There’s nothing better on a Sunday morning than blueberry muffins. Full of berries, rich and soft because of the addition of sour cream. Great for breakfast with a cup of coffee or a sweet afternoon snack.
- 2 large eggs, room temperature
- 1/2 cup granulated sugar
- 1/2 teaspoon fine salt
- 1/2 cup vegetable oil
- 1 teaspoon vanilla extract
- 1 cup sour cream
- 2 cups flour + 1 teaspoon for coating blueberries
- 1 teaspoon baking powder
- 1/4 teaspoon baking soda
- 1 1/2 cups blueberries, rinsed and dried
- Preheat oven to 375º. Line a muffin tin with 12 liners.
- In a large bowl, beat the eggs, sugar, and salt until light in color. Then add the vegetable oil, vanilla, and sour cream until just combined.

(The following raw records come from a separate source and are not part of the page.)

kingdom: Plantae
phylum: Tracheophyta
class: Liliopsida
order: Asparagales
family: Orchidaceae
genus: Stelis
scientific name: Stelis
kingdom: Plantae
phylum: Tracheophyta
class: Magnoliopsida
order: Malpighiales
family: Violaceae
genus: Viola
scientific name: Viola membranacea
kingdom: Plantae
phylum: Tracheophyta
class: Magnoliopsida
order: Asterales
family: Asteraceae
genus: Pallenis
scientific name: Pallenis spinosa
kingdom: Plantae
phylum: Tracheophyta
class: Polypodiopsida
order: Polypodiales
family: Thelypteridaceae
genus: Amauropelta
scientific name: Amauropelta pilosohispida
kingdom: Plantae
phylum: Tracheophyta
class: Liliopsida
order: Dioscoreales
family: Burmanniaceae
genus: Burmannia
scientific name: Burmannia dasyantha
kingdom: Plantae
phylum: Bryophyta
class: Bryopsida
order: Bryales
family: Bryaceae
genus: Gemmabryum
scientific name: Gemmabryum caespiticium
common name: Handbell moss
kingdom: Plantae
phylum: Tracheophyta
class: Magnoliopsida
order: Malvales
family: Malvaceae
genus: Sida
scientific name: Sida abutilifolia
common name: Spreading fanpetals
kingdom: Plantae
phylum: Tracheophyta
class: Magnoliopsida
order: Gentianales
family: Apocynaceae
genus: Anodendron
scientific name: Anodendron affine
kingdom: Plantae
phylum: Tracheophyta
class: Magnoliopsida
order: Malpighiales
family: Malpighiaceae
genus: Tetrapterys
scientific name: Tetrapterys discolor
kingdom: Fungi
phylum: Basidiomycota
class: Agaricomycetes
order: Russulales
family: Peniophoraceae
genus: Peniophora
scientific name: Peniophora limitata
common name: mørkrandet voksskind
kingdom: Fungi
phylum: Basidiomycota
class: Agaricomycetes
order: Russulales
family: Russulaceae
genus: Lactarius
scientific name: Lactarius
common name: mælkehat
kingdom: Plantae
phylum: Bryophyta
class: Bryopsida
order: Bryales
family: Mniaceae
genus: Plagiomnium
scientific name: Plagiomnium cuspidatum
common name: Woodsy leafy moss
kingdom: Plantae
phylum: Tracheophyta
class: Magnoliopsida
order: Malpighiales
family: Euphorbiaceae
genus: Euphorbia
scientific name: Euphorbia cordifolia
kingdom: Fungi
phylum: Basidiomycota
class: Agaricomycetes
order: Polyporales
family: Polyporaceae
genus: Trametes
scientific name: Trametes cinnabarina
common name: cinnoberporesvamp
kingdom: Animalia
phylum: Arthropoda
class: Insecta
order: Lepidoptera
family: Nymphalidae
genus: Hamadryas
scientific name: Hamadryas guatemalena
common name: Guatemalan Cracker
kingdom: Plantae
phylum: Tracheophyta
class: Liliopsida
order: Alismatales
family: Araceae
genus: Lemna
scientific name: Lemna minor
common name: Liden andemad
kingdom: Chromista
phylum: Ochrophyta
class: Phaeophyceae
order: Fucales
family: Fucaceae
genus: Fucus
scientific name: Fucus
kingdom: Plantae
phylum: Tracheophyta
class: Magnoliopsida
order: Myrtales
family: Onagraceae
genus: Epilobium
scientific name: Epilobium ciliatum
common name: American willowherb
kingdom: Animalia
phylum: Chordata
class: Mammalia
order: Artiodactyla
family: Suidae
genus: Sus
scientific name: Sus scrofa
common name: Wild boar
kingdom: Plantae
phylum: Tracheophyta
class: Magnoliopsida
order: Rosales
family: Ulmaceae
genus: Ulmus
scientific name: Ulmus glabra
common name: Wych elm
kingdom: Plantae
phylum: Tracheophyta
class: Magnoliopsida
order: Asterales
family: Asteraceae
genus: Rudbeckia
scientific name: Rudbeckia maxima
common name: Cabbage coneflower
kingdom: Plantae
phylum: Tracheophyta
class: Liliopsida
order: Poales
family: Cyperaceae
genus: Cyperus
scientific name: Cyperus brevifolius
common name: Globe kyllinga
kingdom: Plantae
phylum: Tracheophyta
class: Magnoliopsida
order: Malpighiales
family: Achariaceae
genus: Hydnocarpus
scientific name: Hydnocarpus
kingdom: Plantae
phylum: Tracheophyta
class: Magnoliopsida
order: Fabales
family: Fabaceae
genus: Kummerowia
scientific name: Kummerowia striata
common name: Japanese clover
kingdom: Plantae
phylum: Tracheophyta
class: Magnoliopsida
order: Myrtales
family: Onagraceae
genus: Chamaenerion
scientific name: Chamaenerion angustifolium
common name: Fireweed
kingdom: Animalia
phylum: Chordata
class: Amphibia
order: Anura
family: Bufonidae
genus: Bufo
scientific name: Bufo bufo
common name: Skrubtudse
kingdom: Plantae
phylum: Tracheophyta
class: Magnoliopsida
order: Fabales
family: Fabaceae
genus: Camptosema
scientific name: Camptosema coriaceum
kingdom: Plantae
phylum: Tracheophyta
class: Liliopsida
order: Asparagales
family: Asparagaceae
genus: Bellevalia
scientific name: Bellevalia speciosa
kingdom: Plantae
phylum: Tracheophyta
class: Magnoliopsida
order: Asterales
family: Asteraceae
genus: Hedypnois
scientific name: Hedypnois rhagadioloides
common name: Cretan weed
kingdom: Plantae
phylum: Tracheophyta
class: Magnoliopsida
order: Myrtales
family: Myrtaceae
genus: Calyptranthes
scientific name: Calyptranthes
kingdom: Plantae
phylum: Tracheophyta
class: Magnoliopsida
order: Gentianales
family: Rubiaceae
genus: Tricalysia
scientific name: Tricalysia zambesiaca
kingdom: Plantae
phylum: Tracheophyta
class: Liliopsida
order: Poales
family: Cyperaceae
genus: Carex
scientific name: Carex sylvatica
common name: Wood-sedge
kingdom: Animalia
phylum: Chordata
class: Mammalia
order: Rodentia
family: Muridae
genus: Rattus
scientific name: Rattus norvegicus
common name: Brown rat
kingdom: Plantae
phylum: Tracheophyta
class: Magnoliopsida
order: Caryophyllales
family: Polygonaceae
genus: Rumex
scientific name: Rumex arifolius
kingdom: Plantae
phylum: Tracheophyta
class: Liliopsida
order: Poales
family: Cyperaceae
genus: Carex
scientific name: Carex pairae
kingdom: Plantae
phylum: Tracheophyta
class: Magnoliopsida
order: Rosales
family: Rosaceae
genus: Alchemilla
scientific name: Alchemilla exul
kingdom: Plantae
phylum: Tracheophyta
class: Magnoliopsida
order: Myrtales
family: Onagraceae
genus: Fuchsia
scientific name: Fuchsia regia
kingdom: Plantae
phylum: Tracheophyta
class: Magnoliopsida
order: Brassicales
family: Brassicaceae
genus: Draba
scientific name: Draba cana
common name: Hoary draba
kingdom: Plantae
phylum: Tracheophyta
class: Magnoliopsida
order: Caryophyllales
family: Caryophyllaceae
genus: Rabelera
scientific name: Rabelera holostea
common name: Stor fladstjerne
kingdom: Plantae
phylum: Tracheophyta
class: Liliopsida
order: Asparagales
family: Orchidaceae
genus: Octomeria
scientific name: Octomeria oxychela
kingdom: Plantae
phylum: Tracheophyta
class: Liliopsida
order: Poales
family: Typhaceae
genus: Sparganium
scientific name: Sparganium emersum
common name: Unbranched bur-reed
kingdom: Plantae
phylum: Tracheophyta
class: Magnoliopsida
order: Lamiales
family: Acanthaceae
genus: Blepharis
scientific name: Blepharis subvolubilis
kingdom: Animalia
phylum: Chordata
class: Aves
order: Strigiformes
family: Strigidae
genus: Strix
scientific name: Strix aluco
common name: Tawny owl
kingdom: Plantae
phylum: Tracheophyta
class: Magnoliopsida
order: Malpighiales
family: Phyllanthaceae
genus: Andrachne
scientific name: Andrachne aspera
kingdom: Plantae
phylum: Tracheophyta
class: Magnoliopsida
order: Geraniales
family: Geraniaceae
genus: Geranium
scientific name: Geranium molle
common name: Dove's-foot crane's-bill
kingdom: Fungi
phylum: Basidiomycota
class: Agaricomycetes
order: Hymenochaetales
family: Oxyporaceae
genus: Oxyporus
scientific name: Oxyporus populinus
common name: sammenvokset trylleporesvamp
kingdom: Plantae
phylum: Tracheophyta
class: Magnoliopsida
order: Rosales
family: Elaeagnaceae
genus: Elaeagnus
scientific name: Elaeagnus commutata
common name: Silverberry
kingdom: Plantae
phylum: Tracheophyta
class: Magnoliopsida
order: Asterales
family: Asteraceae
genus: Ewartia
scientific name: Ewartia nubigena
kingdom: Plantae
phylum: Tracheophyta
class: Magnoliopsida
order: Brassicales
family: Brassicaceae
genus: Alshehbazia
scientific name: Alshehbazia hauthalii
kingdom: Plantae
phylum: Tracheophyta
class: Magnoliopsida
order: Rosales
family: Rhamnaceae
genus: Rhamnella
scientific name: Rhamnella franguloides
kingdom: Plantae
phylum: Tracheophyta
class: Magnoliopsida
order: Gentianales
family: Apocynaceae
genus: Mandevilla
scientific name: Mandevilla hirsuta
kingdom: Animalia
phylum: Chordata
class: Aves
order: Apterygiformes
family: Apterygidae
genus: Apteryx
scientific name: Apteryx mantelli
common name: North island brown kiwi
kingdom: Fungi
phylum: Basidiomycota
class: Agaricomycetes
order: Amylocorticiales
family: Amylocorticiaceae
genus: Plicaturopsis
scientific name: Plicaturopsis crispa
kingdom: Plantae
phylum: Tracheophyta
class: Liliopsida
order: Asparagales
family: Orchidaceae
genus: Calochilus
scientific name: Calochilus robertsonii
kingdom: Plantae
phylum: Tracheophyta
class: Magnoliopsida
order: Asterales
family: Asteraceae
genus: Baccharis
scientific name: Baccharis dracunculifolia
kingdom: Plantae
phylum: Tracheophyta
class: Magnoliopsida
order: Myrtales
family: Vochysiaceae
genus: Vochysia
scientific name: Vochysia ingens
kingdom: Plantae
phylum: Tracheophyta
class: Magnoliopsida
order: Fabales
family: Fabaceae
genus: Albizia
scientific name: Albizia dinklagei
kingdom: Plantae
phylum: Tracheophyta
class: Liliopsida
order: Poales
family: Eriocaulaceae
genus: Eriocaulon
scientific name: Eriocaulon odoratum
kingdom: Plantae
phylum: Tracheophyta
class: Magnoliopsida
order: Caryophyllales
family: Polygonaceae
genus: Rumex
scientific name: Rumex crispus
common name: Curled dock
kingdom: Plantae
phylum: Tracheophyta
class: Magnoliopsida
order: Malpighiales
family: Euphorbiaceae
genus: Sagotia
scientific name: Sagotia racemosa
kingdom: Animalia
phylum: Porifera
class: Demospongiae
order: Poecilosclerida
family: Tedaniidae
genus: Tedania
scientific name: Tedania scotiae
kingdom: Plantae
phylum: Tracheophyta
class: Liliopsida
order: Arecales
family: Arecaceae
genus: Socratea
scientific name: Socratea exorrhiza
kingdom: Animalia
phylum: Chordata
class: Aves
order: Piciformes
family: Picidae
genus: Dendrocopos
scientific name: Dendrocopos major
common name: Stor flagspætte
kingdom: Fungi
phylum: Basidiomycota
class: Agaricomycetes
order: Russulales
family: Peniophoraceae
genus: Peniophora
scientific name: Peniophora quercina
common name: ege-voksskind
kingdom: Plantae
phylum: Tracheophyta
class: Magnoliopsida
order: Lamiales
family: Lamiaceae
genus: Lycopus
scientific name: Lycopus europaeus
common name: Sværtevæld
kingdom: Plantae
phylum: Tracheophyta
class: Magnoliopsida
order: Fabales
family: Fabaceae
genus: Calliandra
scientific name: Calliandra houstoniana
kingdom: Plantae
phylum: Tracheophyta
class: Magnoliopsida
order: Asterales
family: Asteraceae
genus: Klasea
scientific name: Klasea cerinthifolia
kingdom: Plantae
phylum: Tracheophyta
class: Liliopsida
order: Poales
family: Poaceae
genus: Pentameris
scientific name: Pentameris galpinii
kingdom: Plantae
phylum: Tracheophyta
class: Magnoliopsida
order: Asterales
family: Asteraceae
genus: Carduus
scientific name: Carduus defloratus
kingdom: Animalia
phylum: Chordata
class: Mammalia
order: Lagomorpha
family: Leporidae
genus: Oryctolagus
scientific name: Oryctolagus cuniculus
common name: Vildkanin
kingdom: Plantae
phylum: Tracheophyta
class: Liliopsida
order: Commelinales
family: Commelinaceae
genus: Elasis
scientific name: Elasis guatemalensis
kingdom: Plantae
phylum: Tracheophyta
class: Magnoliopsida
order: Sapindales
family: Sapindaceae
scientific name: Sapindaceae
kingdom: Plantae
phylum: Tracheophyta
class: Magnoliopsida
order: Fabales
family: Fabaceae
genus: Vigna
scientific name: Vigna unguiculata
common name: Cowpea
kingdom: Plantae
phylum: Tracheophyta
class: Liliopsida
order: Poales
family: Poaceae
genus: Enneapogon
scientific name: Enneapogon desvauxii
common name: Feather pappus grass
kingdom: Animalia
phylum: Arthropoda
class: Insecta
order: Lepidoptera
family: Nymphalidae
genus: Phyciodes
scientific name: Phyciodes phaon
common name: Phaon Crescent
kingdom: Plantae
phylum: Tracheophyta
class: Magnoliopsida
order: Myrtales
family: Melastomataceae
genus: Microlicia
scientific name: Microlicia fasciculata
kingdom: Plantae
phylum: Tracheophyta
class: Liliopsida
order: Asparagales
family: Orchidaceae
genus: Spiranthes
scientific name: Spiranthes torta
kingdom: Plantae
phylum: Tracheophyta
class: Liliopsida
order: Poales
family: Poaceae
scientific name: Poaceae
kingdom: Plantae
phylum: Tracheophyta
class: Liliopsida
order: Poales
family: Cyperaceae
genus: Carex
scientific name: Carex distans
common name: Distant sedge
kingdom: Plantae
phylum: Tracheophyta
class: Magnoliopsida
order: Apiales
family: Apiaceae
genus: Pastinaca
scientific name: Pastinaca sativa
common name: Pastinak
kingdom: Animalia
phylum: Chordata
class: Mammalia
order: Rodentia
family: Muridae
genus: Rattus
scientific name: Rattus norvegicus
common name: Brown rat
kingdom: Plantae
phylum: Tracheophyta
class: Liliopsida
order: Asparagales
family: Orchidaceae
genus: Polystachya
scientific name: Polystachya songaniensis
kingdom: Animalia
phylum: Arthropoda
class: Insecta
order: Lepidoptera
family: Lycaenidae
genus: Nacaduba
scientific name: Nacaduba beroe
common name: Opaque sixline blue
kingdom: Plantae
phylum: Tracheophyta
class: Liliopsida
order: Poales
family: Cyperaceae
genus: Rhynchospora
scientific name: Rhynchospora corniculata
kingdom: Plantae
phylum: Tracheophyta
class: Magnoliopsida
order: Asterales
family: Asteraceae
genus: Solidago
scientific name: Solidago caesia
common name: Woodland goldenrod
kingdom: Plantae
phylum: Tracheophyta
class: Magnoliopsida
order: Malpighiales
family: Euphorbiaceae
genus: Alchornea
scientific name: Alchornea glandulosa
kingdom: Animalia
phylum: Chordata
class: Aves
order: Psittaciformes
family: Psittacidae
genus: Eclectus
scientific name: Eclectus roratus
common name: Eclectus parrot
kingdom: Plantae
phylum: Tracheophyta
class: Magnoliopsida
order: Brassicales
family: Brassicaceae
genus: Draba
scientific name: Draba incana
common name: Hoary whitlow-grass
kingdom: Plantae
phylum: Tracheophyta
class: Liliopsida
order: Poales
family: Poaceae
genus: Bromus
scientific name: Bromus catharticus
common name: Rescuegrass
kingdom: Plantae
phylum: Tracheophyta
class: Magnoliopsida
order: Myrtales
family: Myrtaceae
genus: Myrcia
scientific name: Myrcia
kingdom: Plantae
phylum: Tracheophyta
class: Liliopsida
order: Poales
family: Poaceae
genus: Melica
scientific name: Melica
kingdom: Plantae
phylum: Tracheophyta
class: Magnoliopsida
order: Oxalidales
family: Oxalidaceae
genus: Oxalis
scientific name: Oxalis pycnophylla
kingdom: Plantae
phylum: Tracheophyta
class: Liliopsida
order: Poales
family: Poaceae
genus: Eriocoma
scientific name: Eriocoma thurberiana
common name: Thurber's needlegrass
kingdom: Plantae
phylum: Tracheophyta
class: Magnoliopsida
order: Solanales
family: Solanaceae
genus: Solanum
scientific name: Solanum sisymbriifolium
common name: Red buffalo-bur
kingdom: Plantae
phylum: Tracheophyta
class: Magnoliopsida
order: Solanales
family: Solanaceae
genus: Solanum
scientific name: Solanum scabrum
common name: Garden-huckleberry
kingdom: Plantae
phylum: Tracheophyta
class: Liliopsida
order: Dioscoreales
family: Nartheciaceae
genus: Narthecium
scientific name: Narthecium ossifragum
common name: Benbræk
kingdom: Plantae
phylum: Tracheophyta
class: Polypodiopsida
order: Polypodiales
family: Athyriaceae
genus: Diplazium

- In a separate bowl, whisk flour, baking powder, and baking soda. Add it to the wet ingredients in thirds until just combined, being careful not to over mix. Fold in the blueberries that have been tossed in the remaining teaspoon of flour (it keeps the blueberries from sinking to the bottom of the muffins).
- Divide the batter among the 12 muffin papers and bake for 20 to 25 minutes. Test with a toothpick. Let cool on a wire rack.